··· Quoted passage

New book chronicles the history of Ohio's coal country

Scattered across southeast Ohio are the remains of towns, mines and other structures that played a massive role in the state’s history. But many of those places are hidden or no longer exist. 

When Elise Meyers Walker helped to write a book on coal mining in the region, she wanted to pull the history from those forgotten places.

“When people drive through (southeast Ohio), they see a boring farm area,” Walker said. “But there is so much more to it than that.”

The book Carrying Coal to Columbus: Mining in the Hocking Valley, which Walker, who is currently completing an online MBA at Ohio University, wrote with her father, David Meyers and Nyla Vollmer, a local resident. The book was released in February. 

“I don’t think of it so much as a book about coal as a book about the region,” Walker said. “Coal was so big in building and founding the state.”

As the book notes, it was actually the iron industry that spurred the coal industry in Ohio. Early settlers would find iron ore in the woods, melt the ore in big clay ovens and send the pig iron to cities such as Columbus.

“At the time, they used charcoal to fuel these things,” Meyers, who previously served on the board at the Hocking Valley Museum of Theatrical History in Nelsonville, said. “So they decided to turn to coal. And these guys started creating canals to transport the coal, and then railroads, and one thing led to another.”

Beyond the macro level, the book also focuses on the day-to-day lives of the people who worked in the mines and lived in surrounding towns. 

“We have a lot of information about the lives of miners, and especially the women,” Meyers said. “There was so much coal dust in the air that they would wake up with coal soot around their nostrils — the women would have to clean continually.”

······
··· Source data

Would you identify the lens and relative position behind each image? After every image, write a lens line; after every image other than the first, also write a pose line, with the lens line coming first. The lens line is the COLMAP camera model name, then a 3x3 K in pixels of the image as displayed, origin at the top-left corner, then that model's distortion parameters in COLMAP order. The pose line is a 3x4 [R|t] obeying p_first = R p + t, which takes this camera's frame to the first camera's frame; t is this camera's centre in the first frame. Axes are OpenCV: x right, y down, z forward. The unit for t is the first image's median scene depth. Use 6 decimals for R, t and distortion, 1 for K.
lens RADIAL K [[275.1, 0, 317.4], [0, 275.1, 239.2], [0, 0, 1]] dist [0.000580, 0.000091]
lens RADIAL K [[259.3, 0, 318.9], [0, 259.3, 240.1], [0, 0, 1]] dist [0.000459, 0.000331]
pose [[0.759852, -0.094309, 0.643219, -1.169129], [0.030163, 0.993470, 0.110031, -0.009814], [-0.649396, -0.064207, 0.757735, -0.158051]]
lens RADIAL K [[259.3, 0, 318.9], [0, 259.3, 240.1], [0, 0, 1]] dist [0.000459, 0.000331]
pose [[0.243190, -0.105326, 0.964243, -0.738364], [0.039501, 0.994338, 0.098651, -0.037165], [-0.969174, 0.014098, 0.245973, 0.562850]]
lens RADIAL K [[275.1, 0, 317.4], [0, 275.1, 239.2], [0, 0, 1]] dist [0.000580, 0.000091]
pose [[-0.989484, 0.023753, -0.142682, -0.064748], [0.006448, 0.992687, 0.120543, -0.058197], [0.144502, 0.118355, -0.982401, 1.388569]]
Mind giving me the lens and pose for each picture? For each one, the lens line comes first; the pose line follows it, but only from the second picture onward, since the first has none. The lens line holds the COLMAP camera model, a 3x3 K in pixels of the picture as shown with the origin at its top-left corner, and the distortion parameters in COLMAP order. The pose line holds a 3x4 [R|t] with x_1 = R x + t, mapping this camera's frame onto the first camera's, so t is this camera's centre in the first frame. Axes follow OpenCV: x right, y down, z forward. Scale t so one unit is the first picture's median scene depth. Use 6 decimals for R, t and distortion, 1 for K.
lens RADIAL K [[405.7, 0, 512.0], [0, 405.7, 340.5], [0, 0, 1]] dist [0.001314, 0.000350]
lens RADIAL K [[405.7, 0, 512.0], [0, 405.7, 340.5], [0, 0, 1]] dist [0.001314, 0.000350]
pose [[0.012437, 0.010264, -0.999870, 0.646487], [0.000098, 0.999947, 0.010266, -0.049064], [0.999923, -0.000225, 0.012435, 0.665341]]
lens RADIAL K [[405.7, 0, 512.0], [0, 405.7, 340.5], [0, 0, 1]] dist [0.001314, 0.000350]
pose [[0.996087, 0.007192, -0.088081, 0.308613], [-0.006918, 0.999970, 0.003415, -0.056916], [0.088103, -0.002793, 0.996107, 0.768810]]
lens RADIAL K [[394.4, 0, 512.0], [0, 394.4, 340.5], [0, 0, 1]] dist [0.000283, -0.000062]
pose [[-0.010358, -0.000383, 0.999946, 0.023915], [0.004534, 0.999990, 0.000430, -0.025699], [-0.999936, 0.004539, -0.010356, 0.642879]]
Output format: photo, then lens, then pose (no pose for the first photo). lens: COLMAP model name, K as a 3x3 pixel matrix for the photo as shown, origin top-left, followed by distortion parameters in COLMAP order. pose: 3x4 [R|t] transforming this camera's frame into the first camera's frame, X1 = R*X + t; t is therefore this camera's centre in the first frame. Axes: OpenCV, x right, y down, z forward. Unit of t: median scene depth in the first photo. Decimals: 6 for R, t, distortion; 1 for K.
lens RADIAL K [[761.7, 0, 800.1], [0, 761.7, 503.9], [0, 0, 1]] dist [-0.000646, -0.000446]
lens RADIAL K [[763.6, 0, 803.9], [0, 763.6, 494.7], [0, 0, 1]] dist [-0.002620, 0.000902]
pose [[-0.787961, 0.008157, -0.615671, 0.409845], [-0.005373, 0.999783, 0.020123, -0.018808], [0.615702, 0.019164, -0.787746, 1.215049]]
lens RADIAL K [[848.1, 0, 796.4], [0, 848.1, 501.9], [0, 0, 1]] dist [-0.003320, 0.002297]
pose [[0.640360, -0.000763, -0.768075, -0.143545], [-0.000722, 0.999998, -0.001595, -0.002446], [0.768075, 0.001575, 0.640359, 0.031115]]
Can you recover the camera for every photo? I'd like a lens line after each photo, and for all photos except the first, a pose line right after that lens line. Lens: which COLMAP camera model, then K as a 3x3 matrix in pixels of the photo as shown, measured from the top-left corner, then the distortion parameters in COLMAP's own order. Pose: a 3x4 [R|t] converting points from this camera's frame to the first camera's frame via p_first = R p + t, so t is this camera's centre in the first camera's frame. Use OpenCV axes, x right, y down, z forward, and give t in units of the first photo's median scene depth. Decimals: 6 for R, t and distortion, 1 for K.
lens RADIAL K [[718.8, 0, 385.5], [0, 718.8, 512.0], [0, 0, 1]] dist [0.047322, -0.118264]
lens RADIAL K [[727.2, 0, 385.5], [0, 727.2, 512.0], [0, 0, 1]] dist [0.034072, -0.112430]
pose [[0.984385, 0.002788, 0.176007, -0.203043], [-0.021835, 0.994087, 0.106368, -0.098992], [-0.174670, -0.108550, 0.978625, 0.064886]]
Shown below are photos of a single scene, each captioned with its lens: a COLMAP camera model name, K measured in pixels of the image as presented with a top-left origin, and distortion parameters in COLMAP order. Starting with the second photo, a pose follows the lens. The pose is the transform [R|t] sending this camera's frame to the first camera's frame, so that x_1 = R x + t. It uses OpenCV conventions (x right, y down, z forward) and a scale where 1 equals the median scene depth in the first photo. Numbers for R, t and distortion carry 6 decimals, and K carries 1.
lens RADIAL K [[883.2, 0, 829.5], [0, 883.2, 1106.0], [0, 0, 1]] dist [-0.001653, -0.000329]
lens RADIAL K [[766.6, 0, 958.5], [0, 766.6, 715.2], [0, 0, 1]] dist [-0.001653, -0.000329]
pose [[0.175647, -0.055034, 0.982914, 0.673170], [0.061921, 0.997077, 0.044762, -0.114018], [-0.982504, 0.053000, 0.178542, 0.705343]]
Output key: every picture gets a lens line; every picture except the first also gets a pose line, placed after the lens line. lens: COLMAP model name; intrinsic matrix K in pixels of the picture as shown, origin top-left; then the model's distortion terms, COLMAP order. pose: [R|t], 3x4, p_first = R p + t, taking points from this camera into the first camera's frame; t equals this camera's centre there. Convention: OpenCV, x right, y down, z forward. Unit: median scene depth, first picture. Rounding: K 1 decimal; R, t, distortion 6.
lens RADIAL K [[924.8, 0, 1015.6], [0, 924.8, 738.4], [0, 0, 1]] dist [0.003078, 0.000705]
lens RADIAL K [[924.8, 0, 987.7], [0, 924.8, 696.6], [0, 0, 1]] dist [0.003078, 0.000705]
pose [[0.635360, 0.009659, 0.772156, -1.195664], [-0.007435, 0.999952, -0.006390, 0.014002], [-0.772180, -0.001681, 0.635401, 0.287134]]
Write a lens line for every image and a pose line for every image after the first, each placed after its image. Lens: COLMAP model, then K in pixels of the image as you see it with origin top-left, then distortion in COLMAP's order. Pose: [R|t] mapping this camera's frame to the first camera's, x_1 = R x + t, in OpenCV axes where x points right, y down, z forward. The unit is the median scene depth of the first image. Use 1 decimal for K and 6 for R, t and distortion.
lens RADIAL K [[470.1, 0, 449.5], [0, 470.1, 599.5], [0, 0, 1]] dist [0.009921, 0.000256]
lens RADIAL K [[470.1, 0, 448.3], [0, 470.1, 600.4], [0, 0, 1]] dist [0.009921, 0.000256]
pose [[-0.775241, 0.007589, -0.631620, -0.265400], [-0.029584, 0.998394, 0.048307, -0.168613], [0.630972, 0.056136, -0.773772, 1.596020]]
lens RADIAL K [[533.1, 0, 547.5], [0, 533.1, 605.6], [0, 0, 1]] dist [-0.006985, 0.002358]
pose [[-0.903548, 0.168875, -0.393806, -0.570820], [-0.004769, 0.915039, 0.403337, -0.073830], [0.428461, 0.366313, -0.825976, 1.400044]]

······

Questions to answer
A - Using the article on Ohio's coal country, decide whether each statement agrees with it. Answer yes or no for each, and quote the deciding words.
(i) The book came out in February.
(ii) The iron industry spurred Ohio's coal industry.
(iii) From the start, early settlers fueled their clay ovens with coal.
B - Continue the article on Ohio's coal country from its last paragraph.

Your responses
A -
(i) Yes: "The book was released in February."
(ii) Yes: "it was actually the iron industry that spurred the coal industry in Ohio."
(iii) No: "At the time, they used charcoal to fuel these things"

B -
Carrying Coal to Columbus is the eighth book that the father and daughter have collaborated on, and almost all of the books have focused on some aspect of Ohio’s history. Their book on coal mining in Ohio has been a work in progress for several years.

“Several years ago, I proposed this book to my publisher, but another someone had a similar idea so we backed away from it,” Meyers said. “At the time we were bummed … we waited a few years, and I’m glad I waited because it’s a better book for it.”

Vollmer became involved by accident. She works as a nurse and part-time historian of her hometown of Haydenville. When Meyers was driving through the town, he decided to stop at the local museum only to find it closed.

“Then this woman stopped and asked if I wanted to go inside, so she got the keys and showed me around,” Meyers said. “That was Nyla.”

Vollmer, who co-founded the Haydenville Preservation Society, has spent years chronicling the history of her small town that is just upriver from Nelsonville.

“Most people don’t realize the importance (coal) had on the environment and business and everything,” she said. “Ohio started as cow paths and has really grown, and a lot of that is coal.”

But coal’s integral role in the life of Ohioans seems to be slipping more each year. Promises to bring coal jobs back to Ohio have been around for a long time, Meyers said, because the state’s coal industry has really been in decline since the Great Depression.

“I would never say never,” he said of a coal comeback. “But the high point was the early part of the 20th century and it’s been a decline since then … maybe if it can be extracted more efficiently, or burnt cleaner, but I don’t think it will be back.”